How Slashscore was born
The idea behind Slashscore started in 2017 when we were internally debating “What defines who you are” as a developer? We took this to the next step by asking ourselves “Having so many developers with various skills around the world, what metrics would you use to determine what makes developer A better than developer B?” for your projects pending implementation.
At that time we asked this question on several Slack channels frequented by developers, and the outcome was crazy. Some of the more hilarious answers were:
- Lines of code
- Number of ping-pong matches won
- Numbers of monitors used
- Pints of coffee consumed
- Trolls trolled
The majority of them, however, were on point and professional. These were pointing out that it would be cool if we could find a fair system that can be:
- Measurable in a meaningful way
- Applicable to ALL developers in general (especially considering how much work can vary)
We’ve started to add some metrics into a spreadsheet and then step by step we put an entire system in place that we called "the resume of the future for anyone who codes."
The first version of Slashcore had just one big score. As you might already know, some football players have a higher rank in Defense, others have higher ball control skills, and others are better at scoring goals. It can be the same with developers. Some of them are really good professionals but lack communication or soft skills, or the other way around. This determined us to split the score in three - professional, extra and community.
After launching this first version of Slashscore we are happy to discover that there are so many developers out there having both.
Made by Developers for Developers
As Slashcore is built by developers, each feature was created with a “we are building this for ourselves” mindset. Because of this, we'll always care deeply and understand intuitively what our audience values.
We know what core problems developers are facing because we’ve faced them too:
- Need to not be bothered by recruiters when they aren’t hunting for a job, in order to stop the spam.
- Need to stop wasting time in technical interviews for irrelevant jobs.
- Need to realistically auto-evaluate their own activity.
- Need a platform where to add all the info in one single place in a well-arranged manner to give them real. leverage in discussions with recruiters and technology partners.
- Need a product that shows WHO THEY ARE AS DEVELOPERS.
Wherever Slashscore will continue this amazing journey, we promise that the model of dev-centricity will be forever in our hearts.
What kind of challenges can Slashscore help solve?
Being a software engineer is not without challenges, regardless of how many years of experience you accumulate. In fact, each new level of experience can come with a whole new set of challenges related to the tools of the trade, code quality, work values and many others. This can make it difficult for developers to evaluate themselves, which in turn can diminish their value when hunting for a job.

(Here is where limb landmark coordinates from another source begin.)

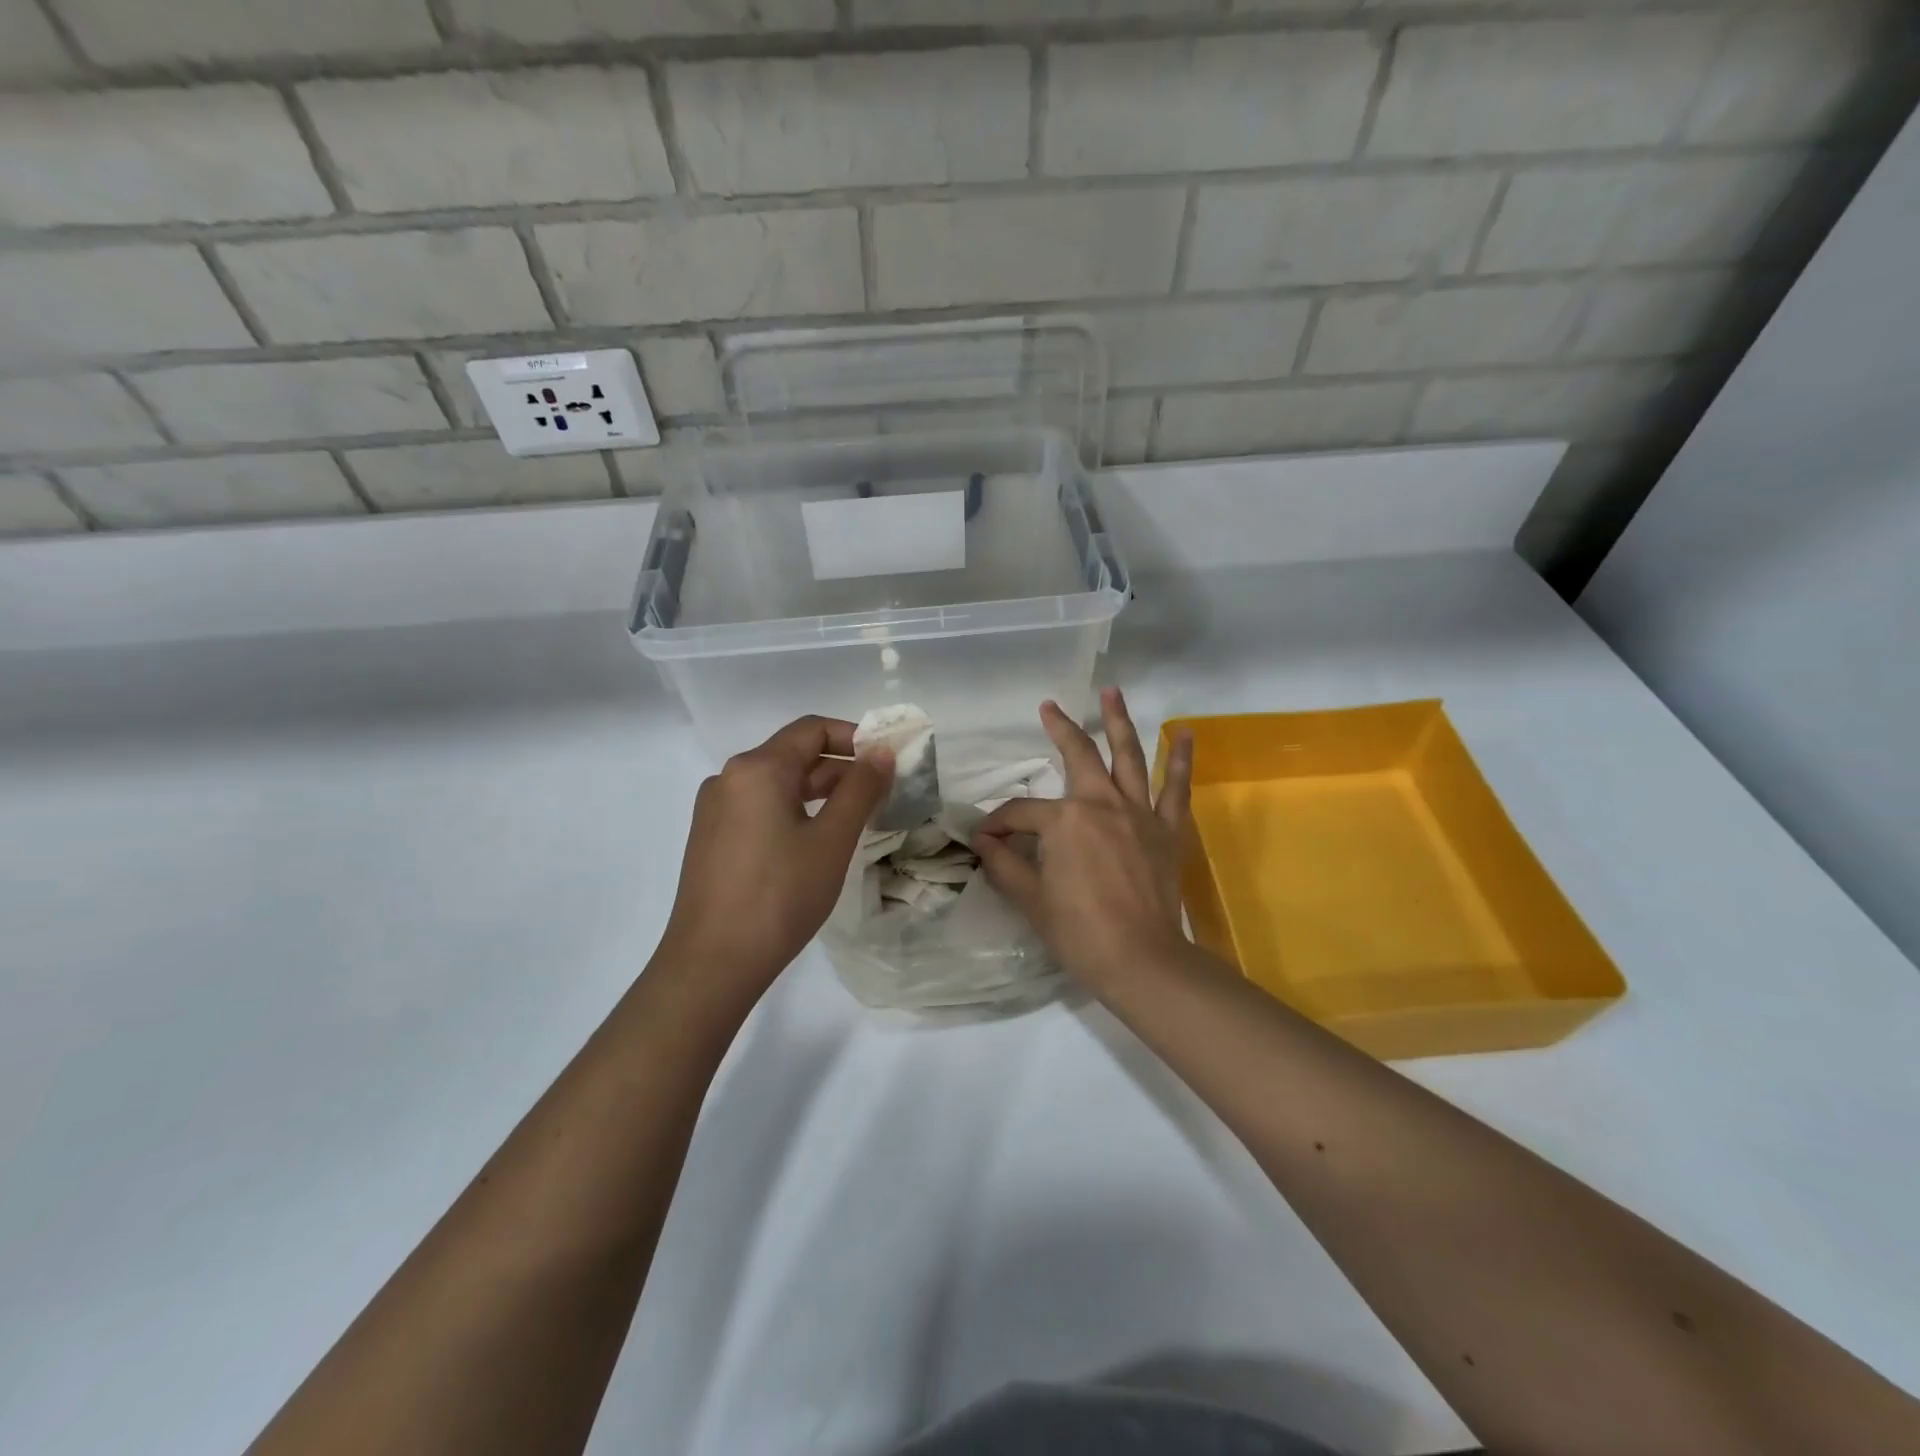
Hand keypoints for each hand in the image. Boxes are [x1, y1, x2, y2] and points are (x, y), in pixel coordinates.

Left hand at [657, 716, 892, 1006]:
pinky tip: (817, 838)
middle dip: (841, 767)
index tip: (888, 760)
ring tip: (858, 815)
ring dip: (820, 790)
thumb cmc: (780, 896)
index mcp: (757, 768)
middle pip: (794, 754)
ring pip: (777, 783)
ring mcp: (716, 809)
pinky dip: (794, 810)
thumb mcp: (831, 840)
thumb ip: (861, 789)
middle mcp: (729, 778)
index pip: (812, 729)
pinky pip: (760, 807)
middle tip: (882, 792)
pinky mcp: (712, 838)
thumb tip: (882, 752)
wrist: (712, 963)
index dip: (855, 737)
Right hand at [973, 687, 1193, 989]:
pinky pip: (1176, 787)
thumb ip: (1004, 864)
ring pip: (1128, 756)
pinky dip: (1181, 759)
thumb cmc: (1080, 932)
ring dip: (1118, 721)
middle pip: (1078, 756)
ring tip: (1112, 691)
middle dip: (1061, 728)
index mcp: (1064, 821)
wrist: (1141, 961)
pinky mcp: (1168, 829)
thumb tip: (982, 842)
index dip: (997, 826)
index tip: (985, 841)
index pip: (1020, 814)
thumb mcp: (1031, 899)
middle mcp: (1102, 804)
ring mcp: (1139, 812)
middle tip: (1049, 707)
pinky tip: (1186, 733)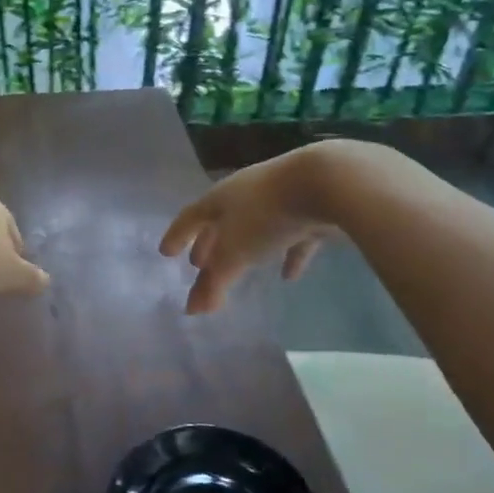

Slashscore has been developed as a self-assessment tool that uses machine learning to analyze and combine activity statistics from multiple relevant & undisputable sources. In doing so, the platform offers software engineers a helping hand not only when looking for a new professional challenge, but also when comparing to other peers.
Junior developers might find it difficult to measure their progress because they lack accurate criteria or info. Senior software engineers, on the other hand, often receive job offers that can be very annoying and irrelevant, especially if they’re not looking to switch employers.
Also, if you’re not currently looking for a job, you can still use Slashscore. In this scenario, you need to switch your status to Not Interested.
Slashscore tackles both of these challenges successfully. It offers beginners an objective way to self-evaluate by bringing together information from web-based version control repository hosting services (GitHub, Gitlab, Bitbucket) and community websites (Stackoverflow, Medium, Meetup).
More advanced software engineers can also benefit from Slashscore’s data aggregation features. On top of that, they can make themselves available for new jobs, or disable this feature completely, in case they’re not interested in job hunting.
What are the benefits of the Slashscore developer modules?
Slashscore profiles take into account three different perspectives, based on professional activity, community contributions and spare time hobbies. Our machine learning algorithm calculates the Professional, Community and Extra scores using integrations with several platforms.
When it comes to the Professional score, we rely on integrations with GitHub and Gitlab, but Bitbucket will also soon be available. The Extra score is based on activity on Stackoverflow, Medium and Meetup, while the Community score is calculated using reviews from peers, supervisors, employers or customers. Additional integrations will be announced as they become available. A 4th score, Popularity Score, will be launched soon to measure the trendiness of the technology stack used by each software engineer.
Recruiters don’t only pay attention to the professional traits when making a decision, but also in the software engineer’s soft skills, their level of communication, involvement with the community, work values and so on. This is why working on your Community and Extra scores can help you stand out during the recruitment process and after.
Ultimately, Slashscore is meant to help developers:
- Land better jobs, especially since they lose a lot of time discussing with HR, only to find out that the offer doesn’t match the expectations. Specifically because of that, Slahscore asks recruiters to make an offer before the interview, so that the software engineer has the option to accept or decline it without wasting time.
- Have all the professional info at hand, which might come in handy during negotiations with recruiters, current employers, and even technology partners.